I want to split up my BOA install so that /data lives in another partition/disk within my Linode.

I see many approaches...:

... but I just wanted to double check there's nothing I've forgotten. My rough plan, minus commands, is...

  1. Create a /data.new directory to hold the old /data folder
  2. Add a new Linode partition (~10Gb)
  3. Mount it at /data.new, update fstab
  4. Stop NGINX and MYSQL
  5. Copy everything from /disk to /disk.new (either with 'cp -af' or tar [some magic])
  6. Rename /disk to disk.old
  7. unmount /disk.new and rename/re-mount it at /disk, update fstab
  8. Restart NGINX and MYSQL, pray, test
  9. Attempt an out-of-hours restart to double-check the auto-mount works

So what do you think? This is a live webserver running a BOA setup so a little downtime is ok, but I don't want to break it!

I'll be importing more sites and expanding its capacity soon, hence the need to want to give the sites space to grow without losing the ability to just backup the whole image if needs be -- or send web data to another Linode and leave this one running email and databases.

Is approach a good one? Your ideas, commands, scripts or other tips warmly welcomed.

Thanks, Jim

Comments

Pantheon Valhalla filesystem

Jackinloadup's picture

It would be great if something was able to be build similar to Pantheon's Valhalla file system.

https://getpantheon.com/news/inside-pantheon-valhalla-filesystem

Seems like an extremely valuable and useful piece of software for Drupal.

First add your new mount

memtkmcc's picture

First add your new mount point like /var/whatever to the open_basedir list in the /opt/etc/php.ini file, run service php-fpm reload and then touch /opt/etc/custom.php.ini to avoid overwriting in on Barracuda upgrade. Next you could simply mount new disk/partition at /var/whatever, then mv /data /var/whatever/. When it is complete, type ln -s /var/whatever/data /data. The only downtime will be when mv command will delete /data directory, not while it is running cp -a for you behind the scenes. There is no need to restart Nginx or MySQL. It is tested and working, simple how-to.

Great, thank you

jim kirkpatrick's picture

I'll give this a go soon, thank you very much for the tips.

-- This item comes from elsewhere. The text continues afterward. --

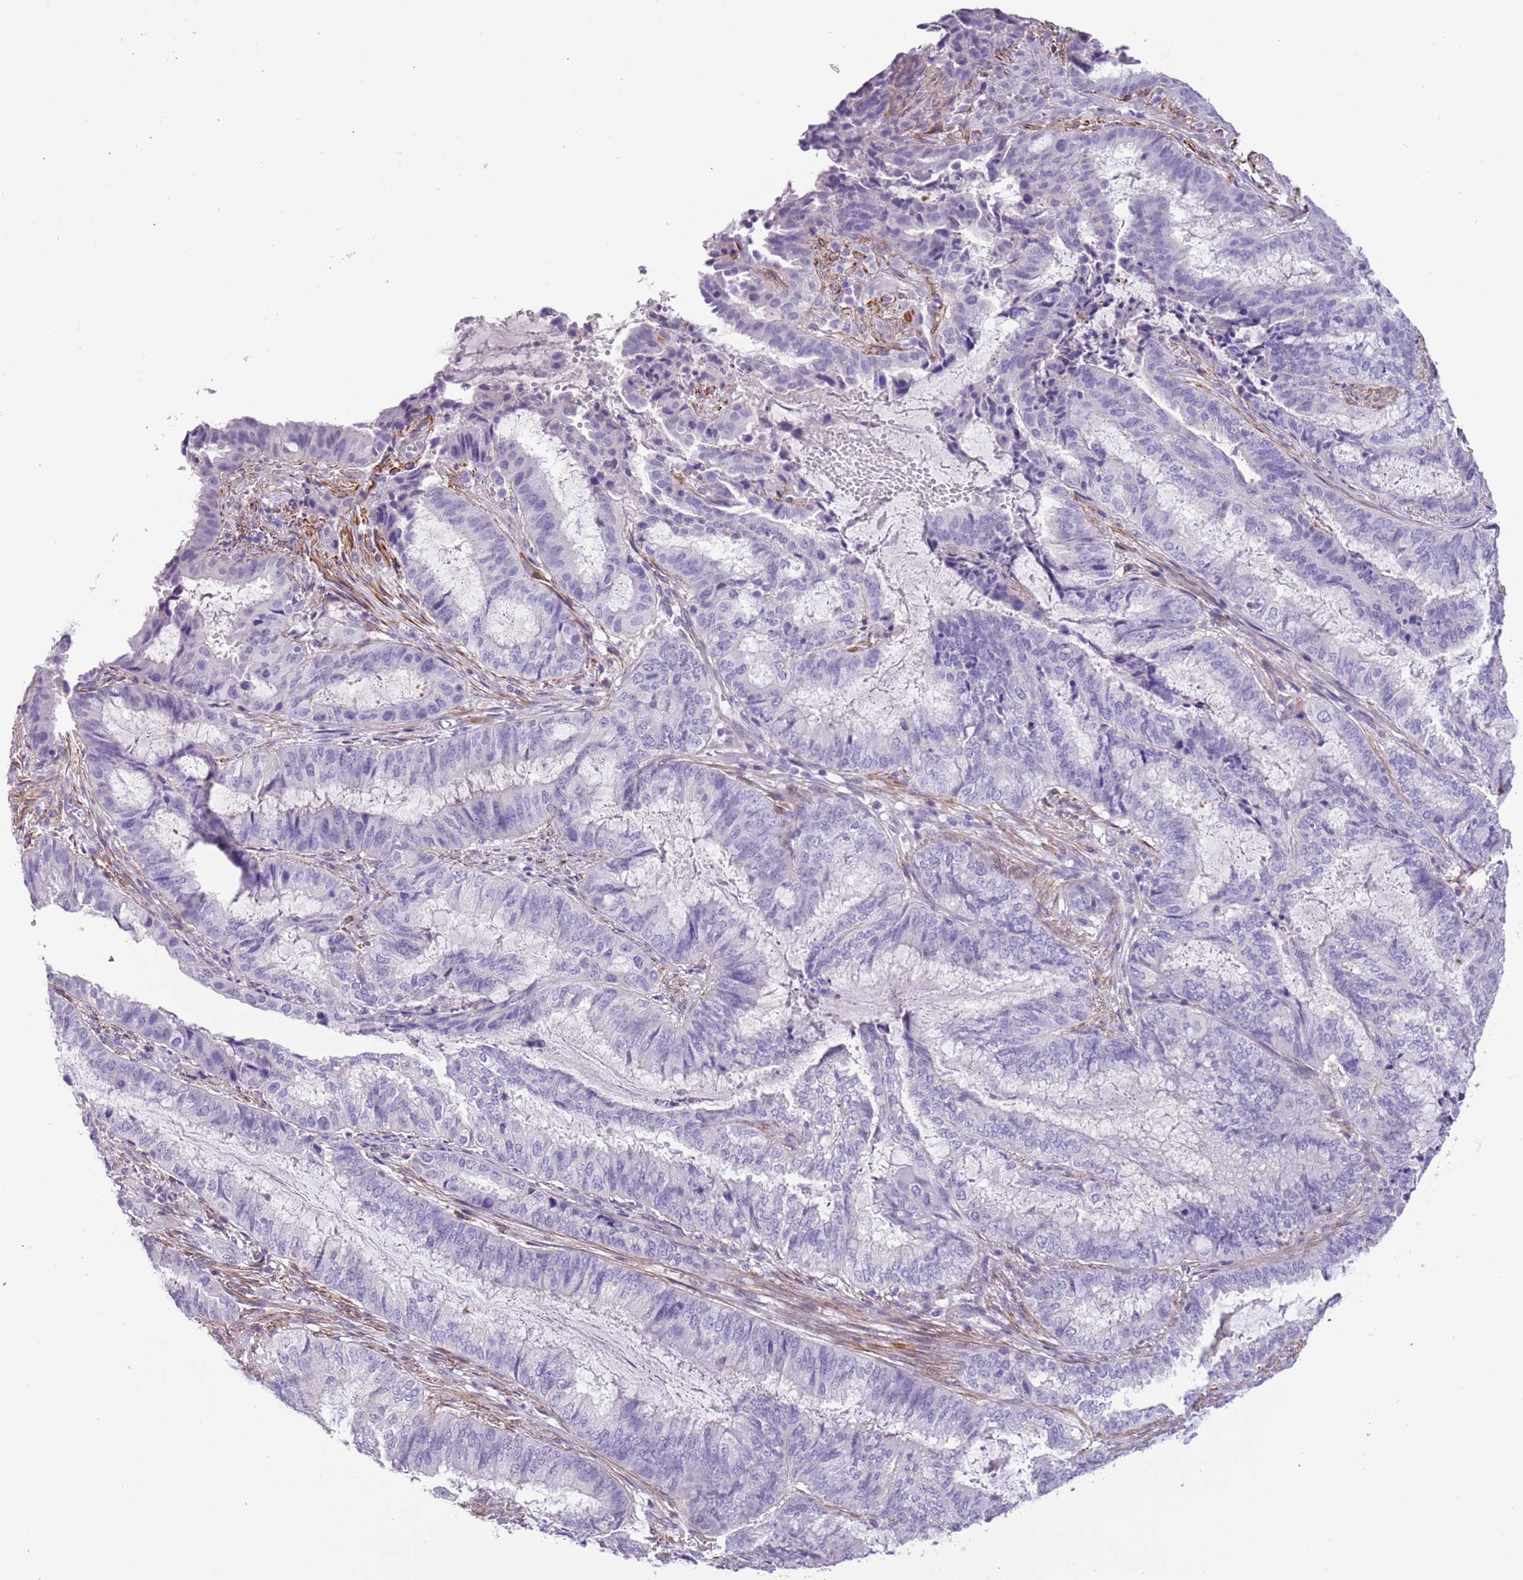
{"staining": {"intensity": "negative", "quantity": "none", "location": "none"}, "tissue": "endometrial cancer", "cell_type": "Tumor cells", "image_type": "cancer", "snomed": [{"axis": "morphology", "description": "Adenocarcinoma, NOS"}, {"axis": "topography", "description": "Endometrium"}], "caption": "High power microscopy histopathology image of an IHC photomicrograph of endometrial cancer (adenocarcinoma), revealing no significant expression in tumor cells.", "gene": "PCGF2", "patient": {"sex": "female", "age": 51}}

Reporting back -- a tip and a minor pitfal

jim kirkpatrick's picture

I did it last night with some variations and minor issues... In the interests of expanding this how-to I did the following:

  1. I mounted the disk in /mnt/disk instead of /var/whatever because /mnt was already set in the 'open_basedir' variable in /opt/etc/php.ini that Barracuda set up... This way I can get updates to php.ini during Barracuda upgrades seamlessly with no override faff.
  2. To do this I ran a mkdir /mnt/disk followed by a mount -t ext3 /dev/xvdd /mnt/data to mount the disk device into the new folder.
  3. I added a line in /etc/fstab as follows
    /dev/xvdd       /mnt/data              ext3     noatime,errors=remount-ro 0       1

    so the mount is recreated after reboots.

  4. I used the Linode manager to back up the whole disk.
  5. To move the files I ran mv /data/* /mnt/data/ which unfortunately deleted each subdir right after it was copied, so there was a little more downtime than I'd hoped. Had a moment of paranoia and added the *, which caused this minor issue.
  6. I should have run both commands consecutively was mv /data /mnt/data ; ln -s /mnt/data /data so there was no gap between the move and re-linking the directory.

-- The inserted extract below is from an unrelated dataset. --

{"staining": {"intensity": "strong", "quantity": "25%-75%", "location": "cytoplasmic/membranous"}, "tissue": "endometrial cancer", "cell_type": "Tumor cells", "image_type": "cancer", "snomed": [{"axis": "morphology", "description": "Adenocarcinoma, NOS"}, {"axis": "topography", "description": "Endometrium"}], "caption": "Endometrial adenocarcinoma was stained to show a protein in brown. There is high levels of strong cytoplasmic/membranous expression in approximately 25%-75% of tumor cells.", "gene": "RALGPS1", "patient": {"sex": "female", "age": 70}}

So thanks Grace, this works well. My use of /mnt instead means I can get php.ini enhancements with each Barracuda updates, which keeps things simple and is a tip worth passing on to others I reckon.

Next I'd like to move the regularly changing/bloating stuff (like NginX's speed cache, other bits in /var, /tmp etc.) to another disk and then I can back up only what's needed. I'll use roughly the same processes again.